Sampling soil water along the pF curve for δ2H and
δ18O analysis
Natalie Orlowski1,2 and Lutz
Breuer1,3
1Institute for Landscape Ecology and Resources
Management (ILR), Research Centre for BioSystems, Land Use and Nutrition
(iFZ), Justus Liebig University Giessen, Giessen, 35392, Germany
2now at: University of Freiburg, Hydrology,
Friedrichstrasse 39, Freiburg im Breisgau, 79098, Germany
3Centre for International Development and
Environmental Research (ZEU), Justus Liebig University Giessen,
Senckenbergstrasse 3, Giessen, 35390, Germany
Correspondence to : Natalie Orlowski
(natalie.orlowski@hydrology.uni-freiburg.de)
Abstract. Soil water stable isotopes are widely used across
disciplines (e.g. hydrology, ecology, soil science, and
biogeochemistry). However, the full potential of stables isotopes as a
tool for characterizing the origin, flow path, transport processes and
residence times of water in different eco-, hydro-, and geological
compartments has not yet been exploited. This is mainly due to the large
variety of different methods for pore water extraction. While recent
work has shown that matric potential affects the equilibrium
fractionation, little work has examined how different water retention
characteristics might affect the sampled water isotopic composition.
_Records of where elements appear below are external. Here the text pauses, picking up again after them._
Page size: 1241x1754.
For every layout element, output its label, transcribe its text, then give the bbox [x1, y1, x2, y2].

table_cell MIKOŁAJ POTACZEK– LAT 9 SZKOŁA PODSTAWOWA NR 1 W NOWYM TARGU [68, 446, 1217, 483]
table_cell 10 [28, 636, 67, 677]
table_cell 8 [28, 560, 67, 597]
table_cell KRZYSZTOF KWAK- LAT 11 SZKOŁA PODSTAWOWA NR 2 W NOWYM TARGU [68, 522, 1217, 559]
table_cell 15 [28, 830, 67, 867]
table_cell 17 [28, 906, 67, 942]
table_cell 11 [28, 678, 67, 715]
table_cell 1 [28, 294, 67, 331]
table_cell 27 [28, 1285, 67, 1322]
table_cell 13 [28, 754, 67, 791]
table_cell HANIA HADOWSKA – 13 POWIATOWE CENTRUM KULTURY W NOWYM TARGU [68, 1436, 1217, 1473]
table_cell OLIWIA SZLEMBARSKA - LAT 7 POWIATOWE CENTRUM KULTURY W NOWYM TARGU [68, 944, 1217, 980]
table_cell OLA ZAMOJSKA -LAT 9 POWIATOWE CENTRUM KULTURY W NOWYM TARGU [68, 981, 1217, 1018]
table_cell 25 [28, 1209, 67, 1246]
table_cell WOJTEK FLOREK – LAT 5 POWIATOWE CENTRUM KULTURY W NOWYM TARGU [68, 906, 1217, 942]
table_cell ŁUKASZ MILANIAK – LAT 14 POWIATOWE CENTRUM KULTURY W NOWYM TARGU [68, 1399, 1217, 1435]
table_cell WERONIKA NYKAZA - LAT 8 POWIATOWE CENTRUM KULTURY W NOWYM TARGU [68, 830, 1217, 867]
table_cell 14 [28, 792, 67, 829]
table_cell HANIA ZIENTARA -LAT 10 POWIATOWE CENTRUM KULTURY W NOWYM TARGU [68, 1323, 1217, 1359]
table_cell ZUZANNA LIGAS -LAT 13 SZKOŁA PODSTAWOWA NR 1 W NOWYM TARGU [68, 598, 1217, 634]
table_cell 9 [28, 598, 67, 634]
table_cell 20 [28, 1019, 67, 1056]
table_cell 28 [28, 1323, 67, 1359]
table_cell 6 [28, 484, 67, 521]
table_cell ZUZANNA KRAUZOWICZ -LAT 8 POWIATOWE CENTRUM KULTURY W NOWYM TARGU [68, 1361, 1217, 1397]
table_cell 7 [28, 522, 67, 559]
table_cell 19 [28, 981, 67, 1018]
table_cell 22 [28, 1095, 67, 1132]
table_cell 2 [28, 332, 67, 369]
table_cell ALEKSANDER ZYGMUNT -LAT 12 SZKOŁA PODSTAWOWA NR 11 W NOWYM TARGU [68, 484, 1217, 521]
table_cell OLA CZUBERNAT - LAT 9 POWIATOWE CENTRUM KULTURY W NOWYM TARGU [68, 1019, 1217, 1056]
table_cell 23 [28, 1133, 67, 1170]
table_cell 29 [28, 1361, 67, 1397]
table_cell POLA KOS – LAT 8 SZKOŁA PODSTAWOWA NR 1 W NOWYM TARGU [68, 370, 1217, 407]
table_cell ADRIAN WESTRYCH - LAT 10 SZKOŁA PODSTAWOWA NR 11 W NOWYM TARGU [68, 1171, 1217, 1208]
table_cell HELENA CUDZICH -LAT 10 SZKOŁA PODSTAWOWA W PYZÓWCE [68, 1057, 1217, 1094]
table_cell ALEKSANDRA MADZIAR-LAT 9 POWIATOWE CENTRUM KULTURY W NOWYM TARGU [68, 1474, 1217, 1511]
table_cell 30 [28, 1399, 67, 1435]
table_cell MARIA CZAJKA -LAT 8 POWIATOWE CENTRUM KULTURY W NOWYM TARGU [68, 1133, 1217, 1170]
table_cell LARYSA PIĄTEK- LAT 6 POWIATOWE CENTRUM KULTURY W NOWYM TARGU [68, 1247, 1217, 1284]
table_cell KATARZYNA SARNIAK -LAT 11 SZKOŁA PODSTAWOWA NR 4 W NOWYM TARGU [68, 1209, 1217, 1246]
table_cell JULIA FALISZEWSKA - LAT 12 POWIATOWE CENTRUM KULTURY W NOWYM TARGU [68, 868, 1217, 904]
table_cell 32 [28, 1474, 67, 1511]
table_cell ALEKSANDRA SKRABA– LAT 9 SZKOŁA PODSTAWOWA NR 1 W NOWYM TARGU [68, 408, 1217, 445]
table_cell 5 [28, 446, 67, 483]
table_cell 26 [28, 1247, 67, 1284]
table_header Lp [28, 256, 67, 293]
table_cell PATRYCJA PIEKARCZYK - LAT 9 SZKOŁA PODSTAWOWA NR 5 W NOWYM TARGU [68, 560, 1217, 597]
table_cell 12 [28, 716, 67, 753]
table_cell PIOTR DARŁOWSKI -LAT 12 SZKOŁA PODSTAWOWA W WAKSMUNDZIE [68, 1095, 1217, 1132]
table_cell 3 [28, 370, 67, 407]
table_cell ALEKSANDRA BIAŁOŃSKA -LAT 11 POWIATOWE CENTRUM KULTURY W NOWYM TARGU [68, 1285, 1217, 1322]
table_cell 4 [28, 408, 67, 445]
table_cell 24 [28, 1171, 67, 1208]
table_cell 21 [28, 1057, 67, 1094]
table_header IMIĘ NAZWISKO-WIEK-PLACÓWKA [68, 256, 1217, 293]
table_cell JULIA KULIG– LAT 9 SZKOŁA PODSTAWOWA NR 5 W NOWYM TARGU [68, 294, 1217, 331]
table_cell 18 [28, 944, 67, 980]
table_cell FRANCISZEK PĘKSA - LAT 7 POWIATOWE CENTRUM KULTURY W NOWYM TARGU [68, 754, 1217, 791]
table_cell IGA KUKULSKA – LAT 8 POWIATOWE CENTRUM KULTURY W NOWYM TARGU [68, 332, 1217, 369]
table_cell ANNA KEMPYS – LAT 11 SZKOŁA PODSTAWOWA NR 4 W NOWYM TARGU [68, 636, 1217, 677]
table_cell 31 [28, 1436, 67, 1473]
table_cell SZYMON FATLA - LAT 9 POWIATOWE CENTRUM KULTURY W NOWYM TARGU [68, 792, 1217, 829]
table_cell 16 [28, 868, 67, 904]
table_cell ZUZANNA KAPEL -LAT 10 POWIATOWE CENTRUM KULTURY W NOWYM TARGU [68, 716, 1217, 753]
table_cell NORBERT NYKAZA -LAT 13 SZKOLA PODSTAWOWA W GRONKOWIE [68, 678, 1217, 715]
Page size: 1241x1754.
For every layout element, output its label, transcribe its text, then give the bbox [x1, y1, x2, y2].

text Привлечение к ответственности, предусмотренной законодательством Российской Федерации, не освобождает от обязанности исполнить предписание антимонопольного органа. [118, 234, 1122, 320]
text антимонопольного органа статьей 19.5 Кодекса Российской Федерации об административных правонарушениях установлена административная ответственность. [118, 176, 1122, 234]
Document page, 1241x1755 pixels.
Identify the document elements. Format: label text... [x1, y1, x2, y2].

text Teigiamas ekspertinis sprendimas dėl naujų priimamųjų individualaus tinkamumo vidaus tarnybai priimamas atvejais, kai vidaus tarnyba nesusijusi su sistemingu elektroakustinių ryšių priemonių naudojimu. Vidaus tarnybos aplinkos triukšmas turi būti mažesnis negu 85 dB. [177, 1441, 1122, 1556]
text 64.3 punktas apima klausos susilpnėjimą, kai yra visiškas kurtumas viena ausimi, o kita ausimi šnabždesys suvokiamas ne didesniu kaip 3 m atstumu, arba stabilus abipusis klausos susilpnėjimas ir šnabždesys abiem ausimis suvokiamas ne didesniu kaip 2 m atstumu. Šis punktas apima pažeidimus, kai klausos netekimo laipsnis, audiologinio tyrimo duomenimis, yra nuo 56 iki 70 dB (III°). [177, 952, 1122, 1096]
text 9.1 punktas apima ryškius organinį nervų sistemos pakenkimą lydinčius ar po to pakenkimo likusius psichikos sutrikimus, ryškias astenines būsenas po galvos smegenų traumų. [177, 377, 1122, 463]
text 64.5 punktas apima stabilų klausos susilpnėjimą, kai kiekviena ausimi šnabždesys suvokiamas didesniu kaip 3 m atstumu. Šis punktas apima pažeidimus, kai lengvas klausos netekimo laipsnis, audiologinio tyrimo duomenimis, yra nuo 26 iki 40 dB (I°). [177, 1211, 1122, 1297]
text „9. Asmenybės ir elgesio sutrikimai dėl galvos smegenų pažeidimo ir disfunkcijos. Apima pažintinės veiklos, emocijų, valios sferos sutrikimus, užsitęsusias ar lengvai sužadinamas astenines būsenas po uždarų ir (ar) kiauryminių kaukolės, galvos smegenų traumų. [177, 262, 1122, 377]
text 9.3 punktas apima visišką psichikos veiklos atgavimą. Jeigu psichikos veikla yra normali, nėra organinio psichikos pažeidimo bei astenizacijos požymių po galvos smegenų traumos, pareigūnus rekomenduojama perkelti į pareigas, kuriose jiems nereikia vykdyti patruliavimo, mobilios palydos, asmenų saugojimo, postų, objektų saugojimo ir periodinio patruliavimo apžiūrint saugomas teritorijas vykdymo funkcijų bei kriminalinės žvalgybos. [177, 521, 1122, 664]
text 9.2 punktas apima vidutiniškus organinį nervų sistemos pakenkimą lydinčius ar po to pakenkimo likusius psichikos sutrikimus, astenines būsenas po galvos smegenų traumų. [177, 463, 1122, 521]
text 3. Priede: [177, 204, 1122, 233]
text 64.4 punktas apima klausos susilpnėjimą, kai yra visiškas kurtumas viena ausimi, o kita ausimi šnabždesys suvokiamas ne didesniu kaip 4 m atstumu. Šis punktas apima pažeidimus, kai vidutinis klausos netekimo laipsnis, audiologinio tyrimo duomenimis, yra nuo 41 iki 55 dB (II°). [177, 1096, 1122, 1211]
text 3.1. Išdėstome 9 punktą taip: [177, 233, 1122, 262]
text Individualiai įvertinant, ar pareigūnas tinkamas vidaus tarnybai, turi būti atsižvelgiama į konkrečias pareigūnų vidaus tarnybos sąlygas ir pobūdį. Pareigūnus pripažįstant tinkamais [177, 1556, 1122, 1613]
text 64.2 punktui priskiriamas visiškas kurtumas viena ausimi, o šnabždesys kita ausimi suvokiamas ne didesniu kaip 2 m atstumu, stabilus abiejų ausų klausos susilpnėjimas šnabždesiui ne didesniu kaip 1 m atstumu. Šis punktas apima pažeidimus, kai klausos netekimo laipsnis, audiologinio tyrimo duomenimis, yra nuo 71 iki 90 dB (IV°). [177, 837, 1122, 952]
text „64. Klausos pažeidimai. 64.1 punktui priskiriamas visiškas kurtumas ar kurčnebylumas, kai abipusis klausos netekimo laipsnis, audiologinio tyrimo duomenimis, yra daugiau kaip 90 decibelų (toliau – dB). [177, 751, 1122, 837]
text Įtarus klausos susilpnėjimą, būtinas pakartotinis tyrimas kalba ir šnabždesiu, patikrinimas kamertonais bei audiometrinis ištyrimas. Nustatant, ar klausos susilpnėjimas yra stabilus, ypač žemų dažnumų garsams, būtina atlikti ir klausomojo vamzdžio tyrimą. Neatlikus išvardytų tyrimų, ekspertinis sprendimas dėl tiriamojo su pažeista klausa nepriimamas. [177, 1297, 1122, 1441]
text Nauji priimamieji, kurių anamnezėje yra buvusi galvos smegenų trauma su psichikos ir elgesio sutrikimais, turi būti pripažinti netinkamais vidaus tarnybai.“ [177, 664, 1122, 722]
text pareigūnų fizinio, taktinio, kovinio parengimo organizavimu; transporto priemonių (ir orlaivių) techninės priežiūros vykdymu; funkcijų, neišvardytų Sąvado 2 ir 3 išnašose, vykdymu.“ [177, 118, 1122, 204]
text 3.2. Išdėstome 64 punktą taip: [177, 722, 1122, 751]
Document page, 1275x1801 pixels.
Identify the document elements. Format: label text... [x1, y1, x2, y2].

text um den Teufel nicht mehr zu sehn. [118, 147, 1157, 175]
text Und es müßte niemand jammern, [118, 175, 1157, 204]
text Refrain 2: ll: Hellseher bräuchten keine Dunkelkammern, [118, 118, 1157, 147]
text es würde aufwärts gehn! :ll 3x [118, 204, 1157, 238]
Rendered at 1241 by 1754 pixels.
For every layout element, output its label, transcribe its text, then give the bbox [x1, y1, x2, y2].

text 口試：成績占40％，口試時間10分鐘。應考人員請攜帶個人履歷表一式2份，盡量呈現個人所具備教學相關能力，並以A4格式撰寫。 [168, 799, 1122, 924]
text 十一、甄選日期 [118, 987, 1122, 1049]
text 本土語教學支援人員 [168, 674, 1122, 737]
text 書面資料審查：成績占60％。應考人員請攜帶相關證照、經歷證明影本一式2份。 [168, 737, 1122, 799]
Here, we present a simple laboratory experiment with two well-studied
standard soils differing in their physico-chemical properties (e.g.,
clayey loam and silty sand). Samples were sieved, oven-dried and spiked
with water of known isotopic composition to full saturation. For
investigating the effect of water retention characteristics on the
extracted water isotopic composition, we used pressure extractors to
sample isotopically labelled soil water along the pF curve. After
pressure extraction, we further extracted the soil samples via cryogenic
vacuum extraction. The null hypothesis guiding our work was that water
held at different tensions shows the same isotopic composition. Our
results showed that the sampled soil water differed isotopically from
the introduced isotopic label over time and sequentially along the pF
curve. Our and previous studies suggest caution in interpreting isotope
results of extracted soil water and a need to better characterize
processes that govern isotope fractionation with respect to soil water
retention characteristics. In the future, knowledge about soil water
retention characteristics could be applied to predict soil water
fractionation effects under natural and non-stationary conditions.